Begin DATA SUPPLIED

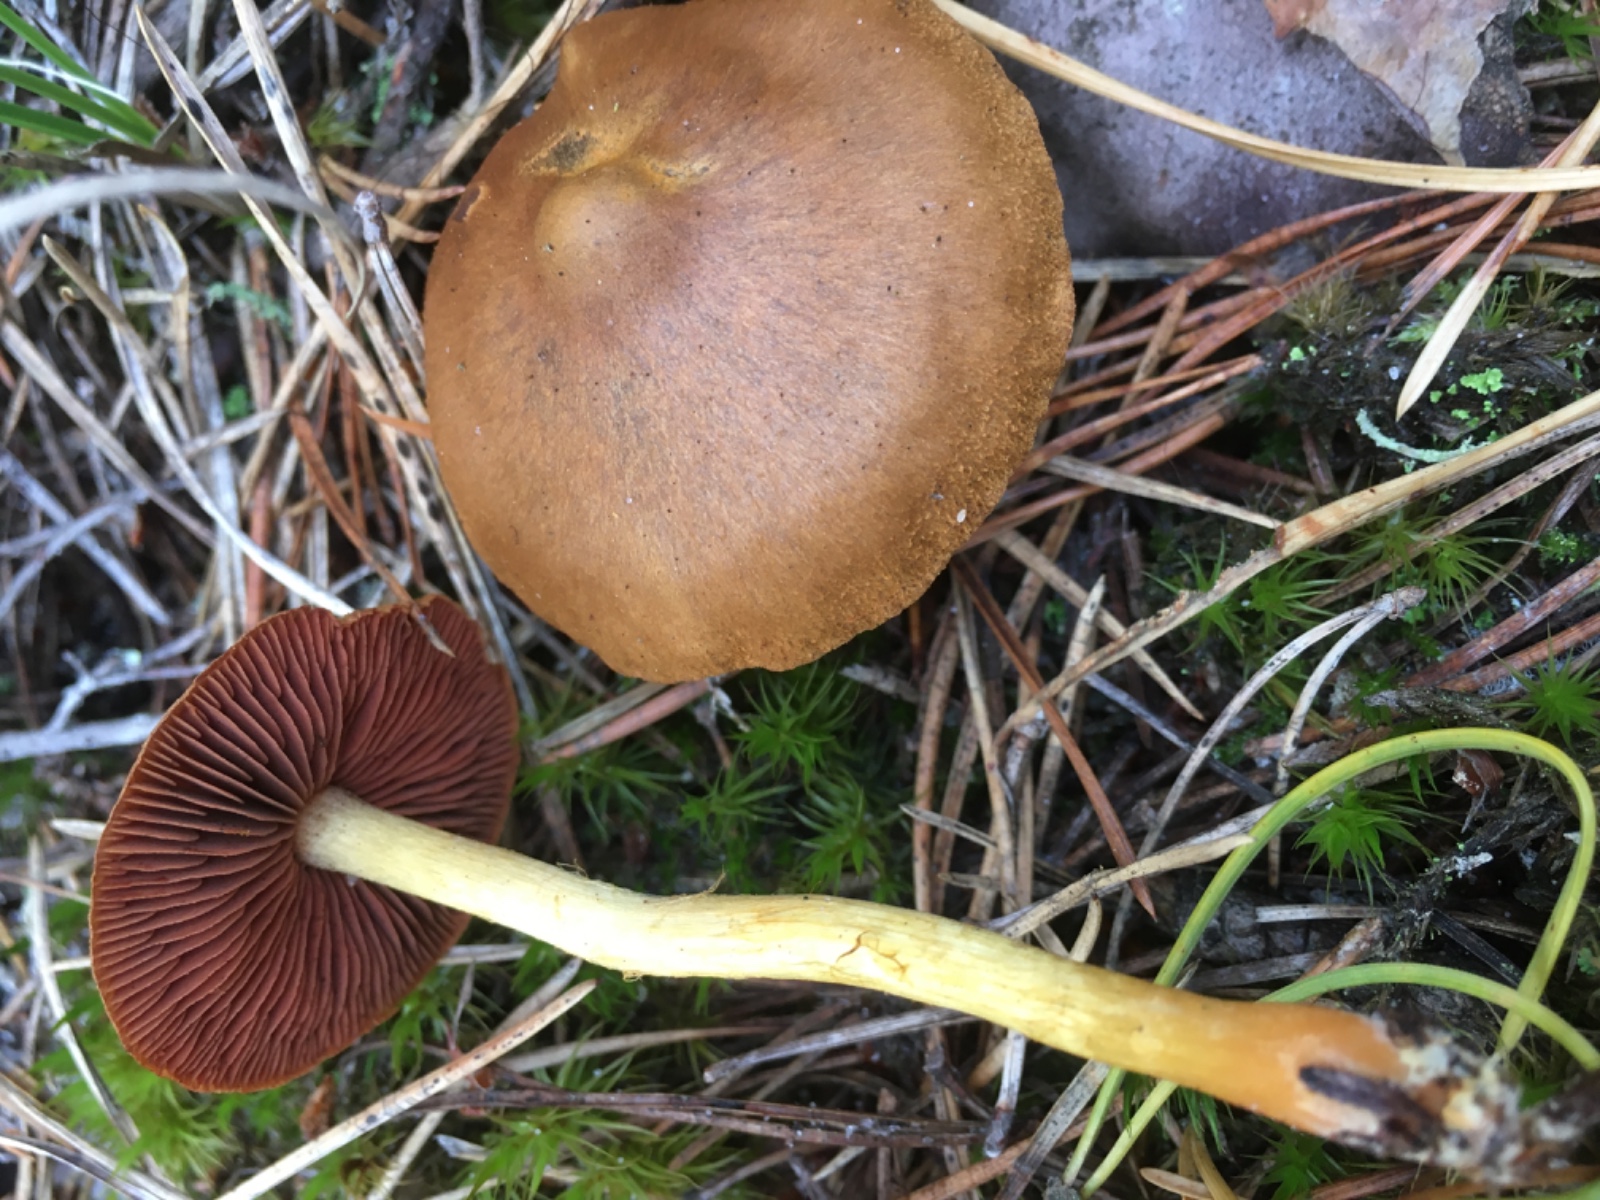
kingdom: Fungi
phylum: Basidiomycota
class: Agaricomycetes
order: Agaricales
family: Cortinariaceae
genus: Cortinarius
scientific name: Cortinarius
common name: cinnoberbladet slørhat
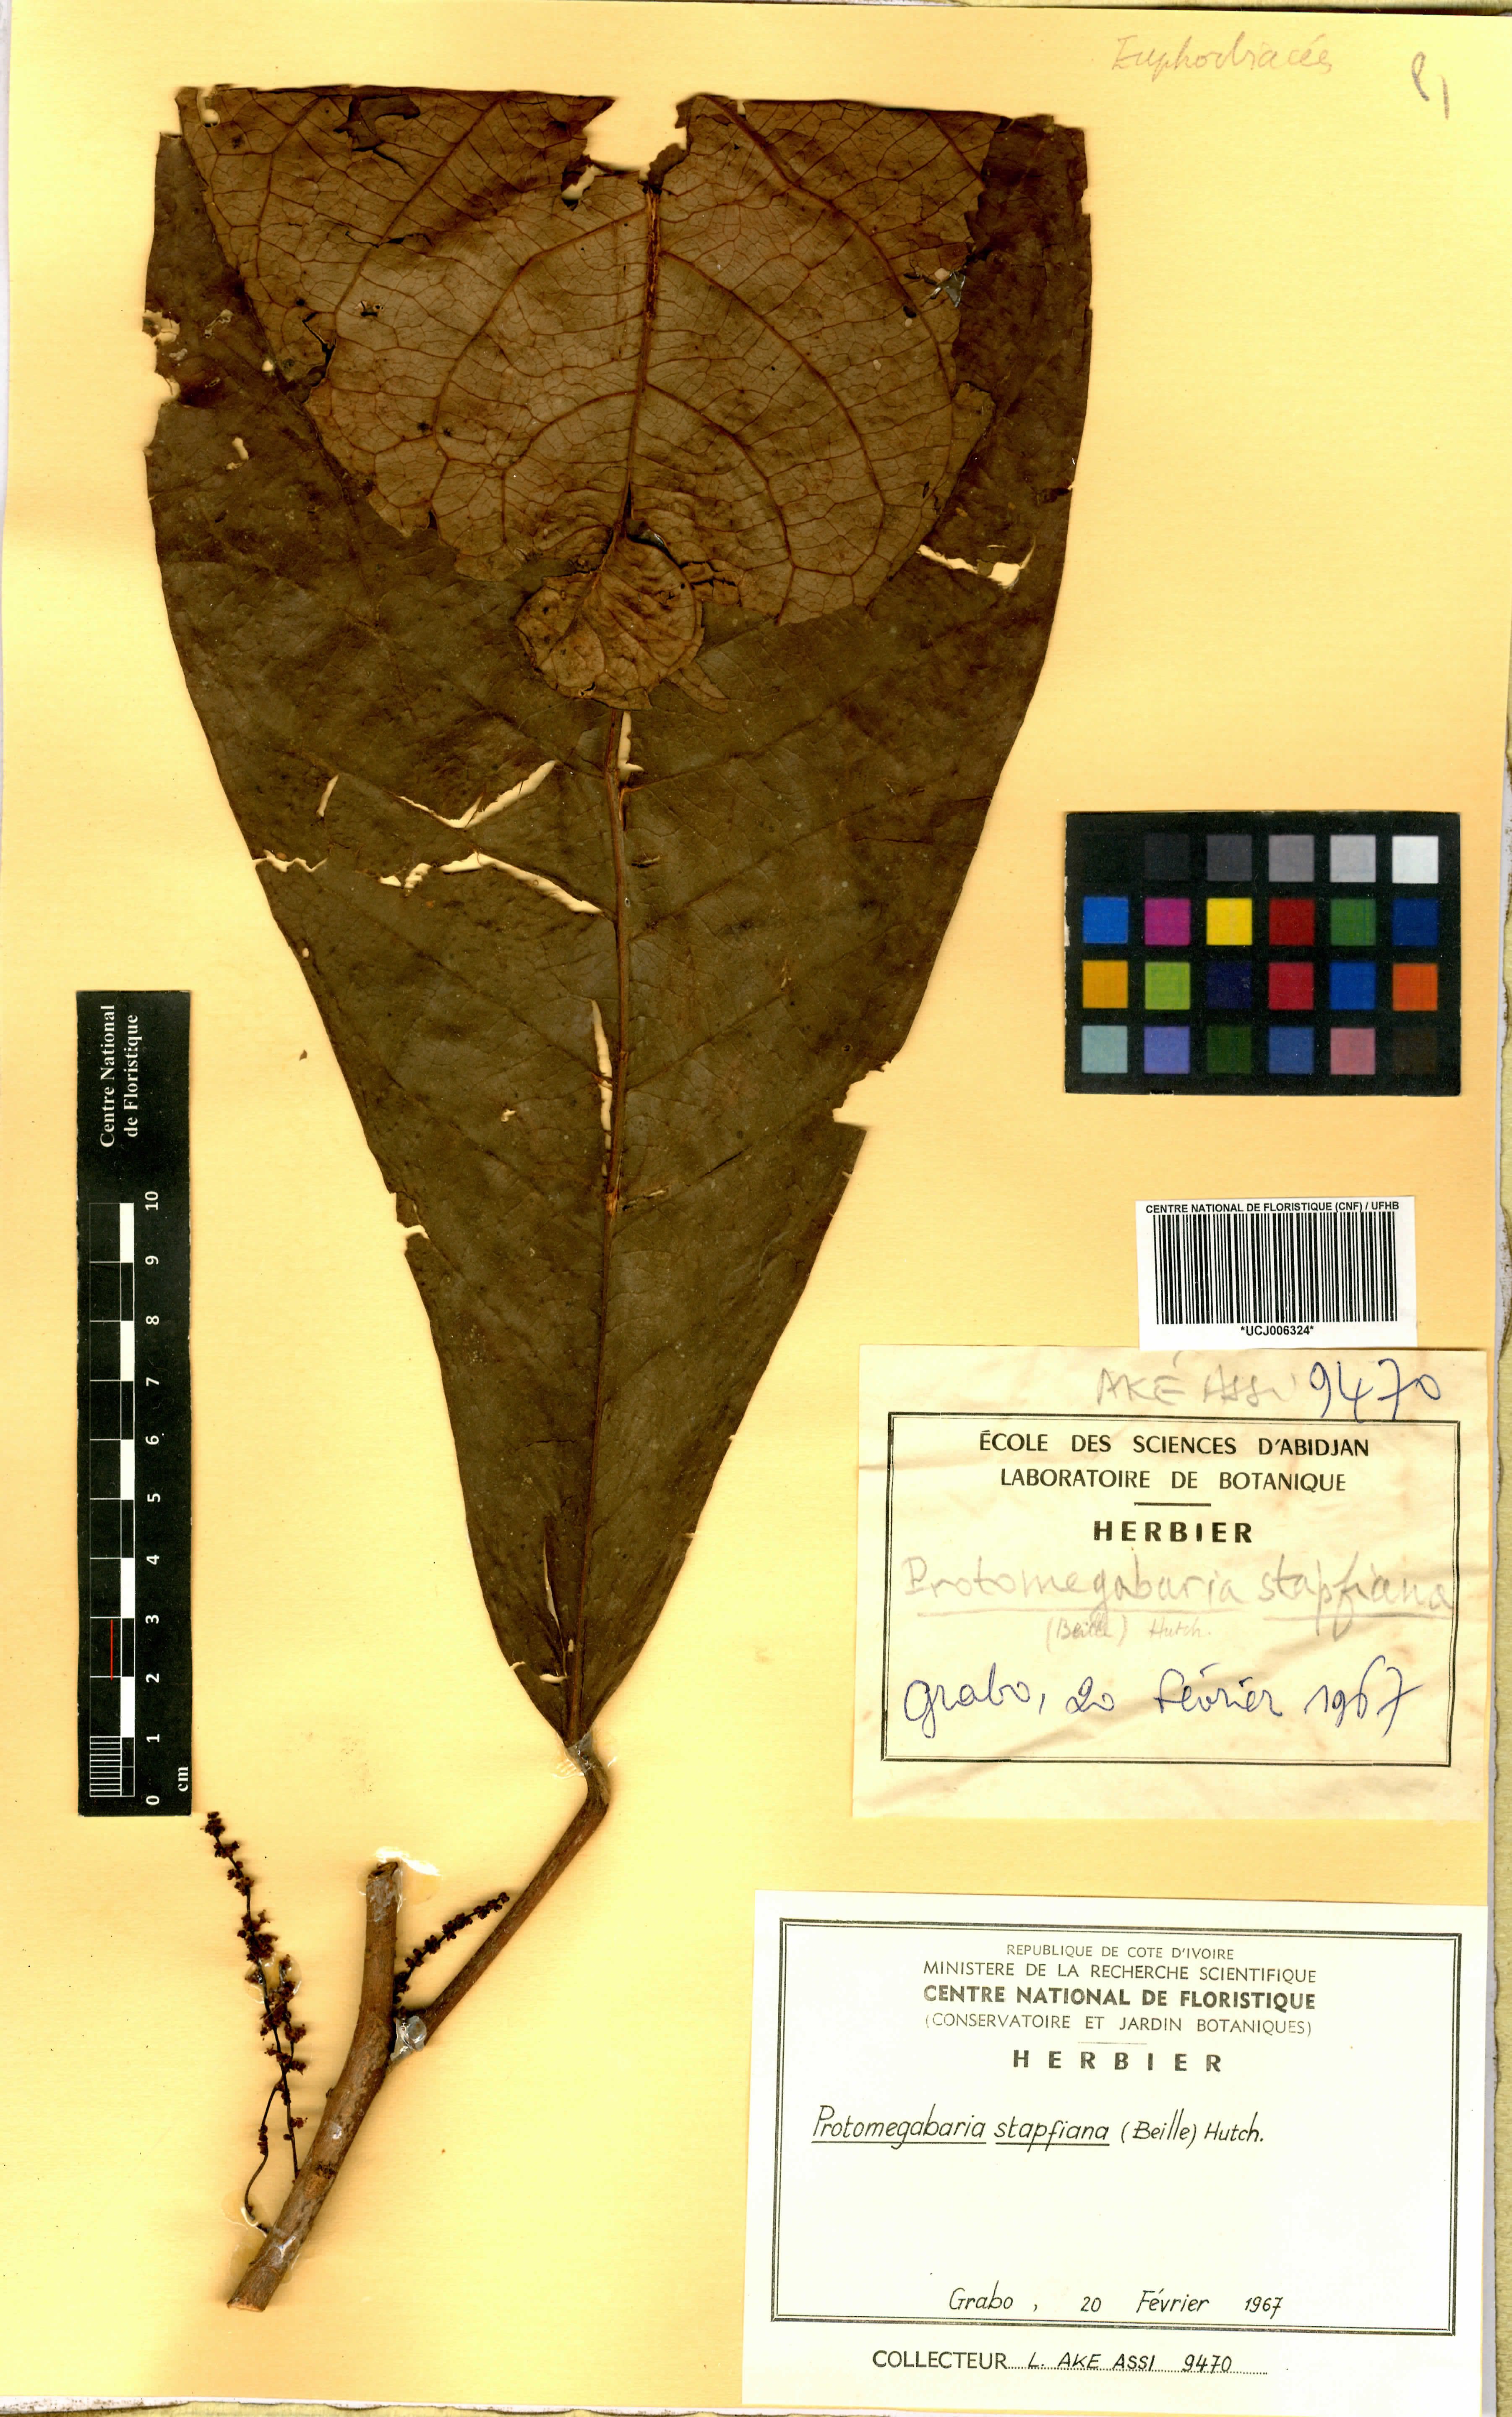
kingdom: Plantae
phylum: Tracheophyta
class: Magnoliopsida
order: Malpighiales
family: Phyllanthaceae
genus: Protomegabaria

End DATA SUPPLIED
Begin DATA SUPPLIED

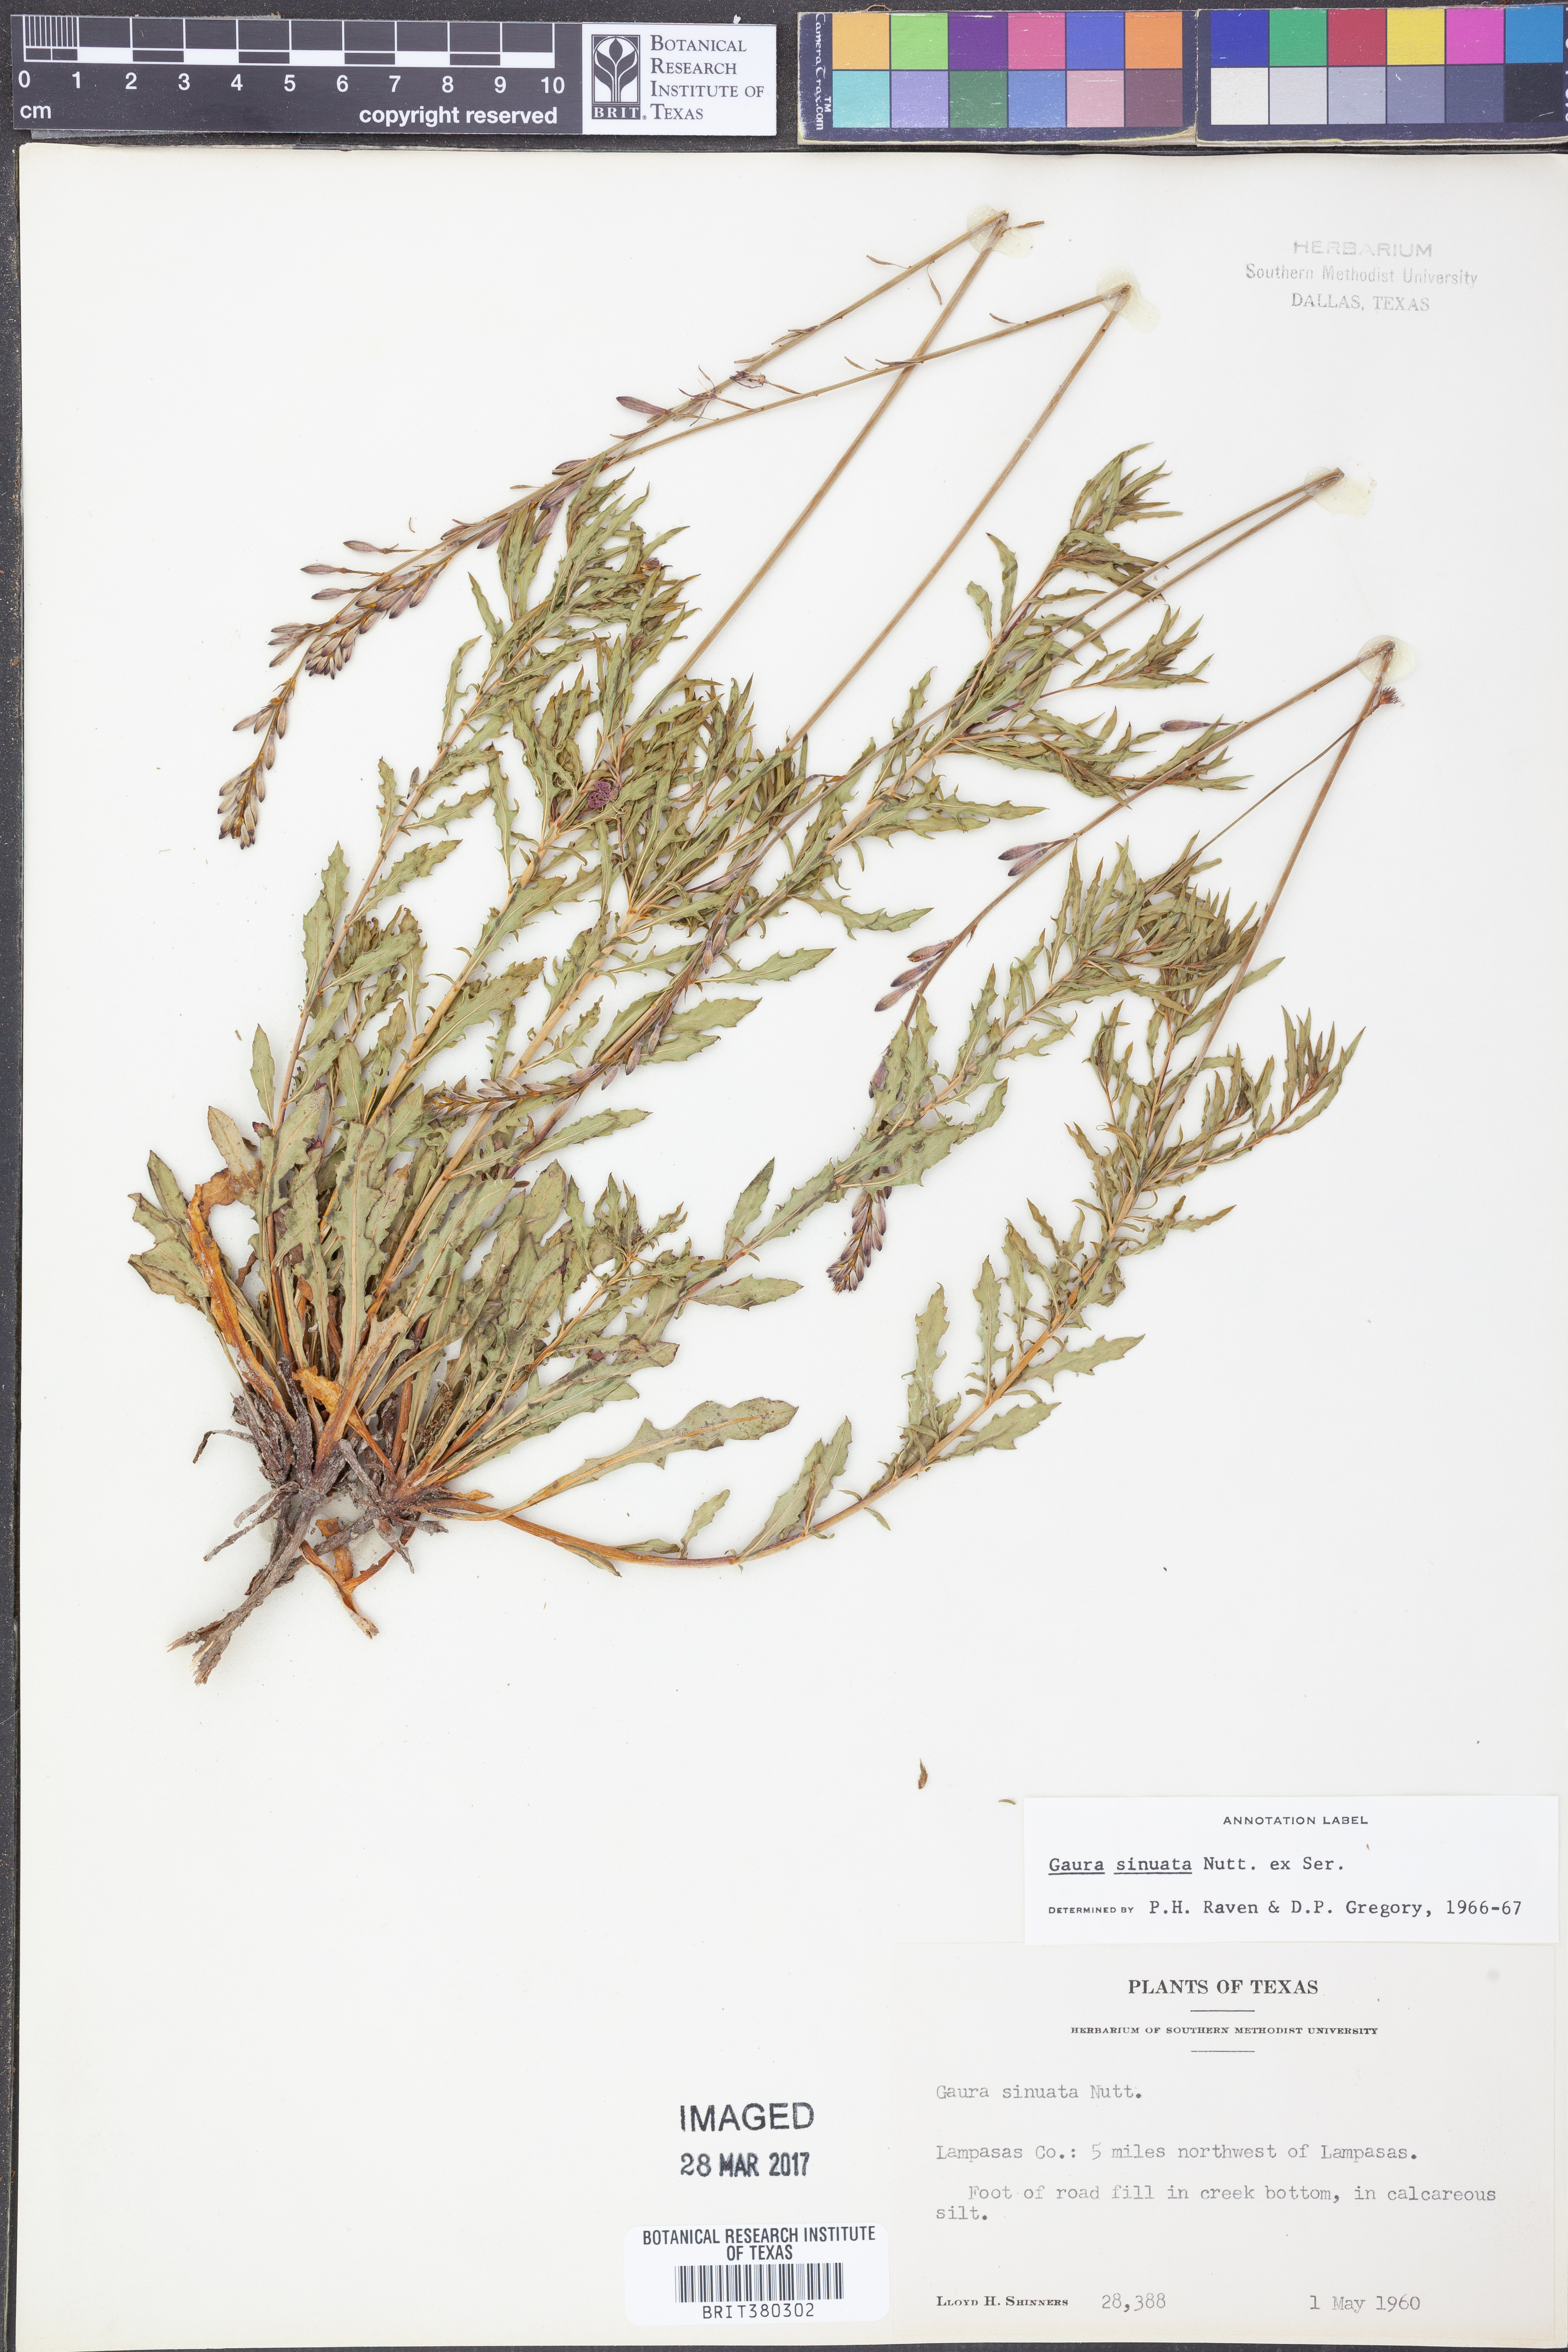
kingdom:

End DATA SUPPLIED

▶ [OBJECTIVE]: Write out the lines of the items above, starting at the line that contains "kingdom: Fungi" and ending at the line that contains "family: Phyllanthaceae", with both of those lines included. Leave the pictures out of your answer.

▶ [RIGHT ANSWER]:
kingdom: Fungi
phylum: Basidiomycota
class: Agaricomycetes
order: Agaricales
family: Cortinariaceae
genus: Cortinarius
scientific name: Cortinarius
common name: cinnoberbladet slørhat
kingdom: Plantae
phylum: Tracheophyta
class: Magnoliopsida
order: Malpighiales
family: Phyllanthaceae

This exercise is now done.